Debian Data team - package data
This page is notes for the Debian Data Team. For uses of various data, please see/edit the various other wiki pages not below Teams/Data.
Sources
Canonical:
- Package lists
Aggretations:
- UDD
Prior work
PTS service
The Package Tracker (PTS) generates RDF data (additional notes at RDF).
PTS service is deprecated (seemingly frozen since 2024-05-22).
Metadata is provided for each package, e.g. at https://packages.qa.debian.org/a/apache2.ttl
All metadata is also available via SSH, e.g. like this:
rsync -av packages.qa.debian.org:/srv/packages.qa.debian.org/www/web/full-dump.tar.bz2 .
The full-dump dataset is serialized as RDF/turtle, ~30 MB compressed and 300 MB uncompressed, and can be bootstrapped and served as a SPARQL endpoint, e.g. like this:
sudo apt install oxigraph
tar xfO full-dump.tar.bz2 | pv | oxigraph load --location oxigraph.db --format ttl
oxigraph serve --location oxigraph.db
The on-file database above requires ~1.2 GB on disk.
RDF service
A dedicated RDF service serves RDF representations bases on UDD aggretations (additional notes at RDF).
Service has gone (possibly live only in 2015, according to archive.org snapshot).
Archived pages:
Debtags service
A dedicated service accepts updates to ?DebTags, which are manually pushed to the Debian archive by the Debtags team.
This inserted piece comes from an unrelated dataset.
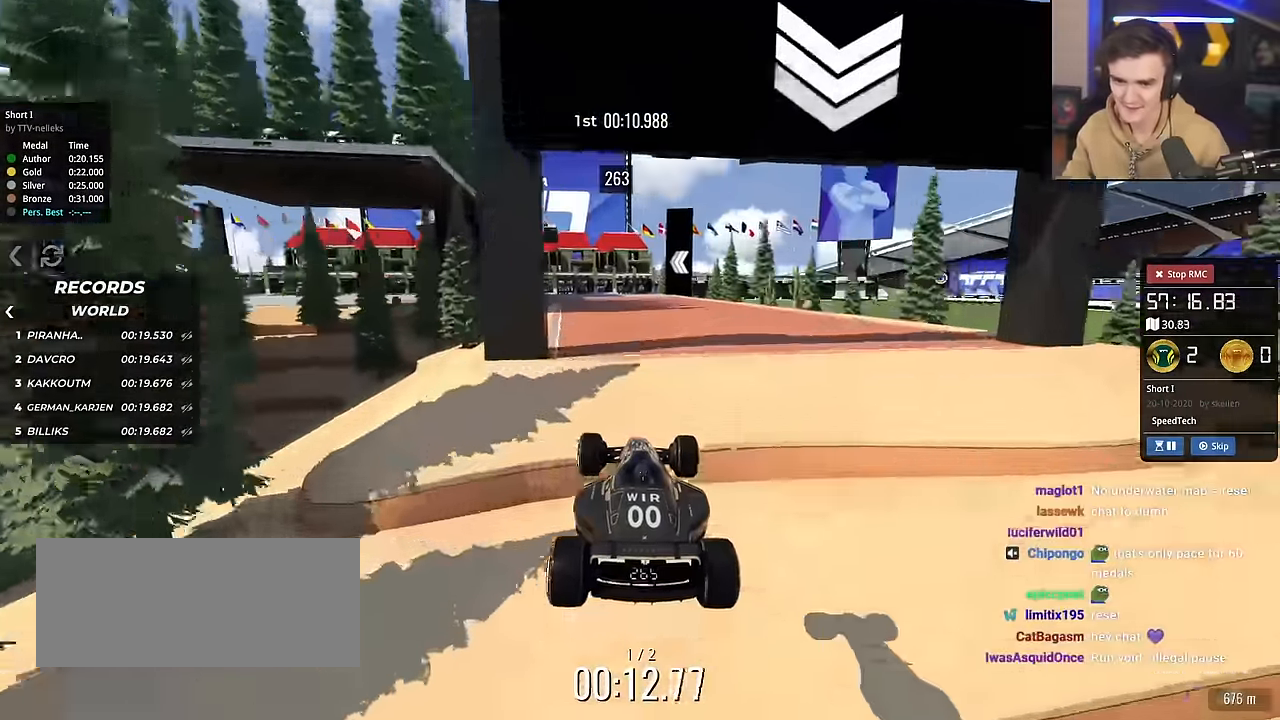
{"keys": ["left", "up"], "events": [[284, "left", "down"]]}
Notes on semantizing Debtags data is at RDF).
Service has gone.
TODO
data directly from package lists
Perl tool distro-delta resolves data directly from package lists.
A benefit over UDD-based tools is support for custom systems, including derivatives and local collections of packages.
Currently, distro-delta supports only superficial comparison of two sets, but should be relatively easy to extend to produce RDF of a dataset.
Currently, distro-delta covers only source packages, but should be relatively easy to extend to cover binary packages, including relationships between packages.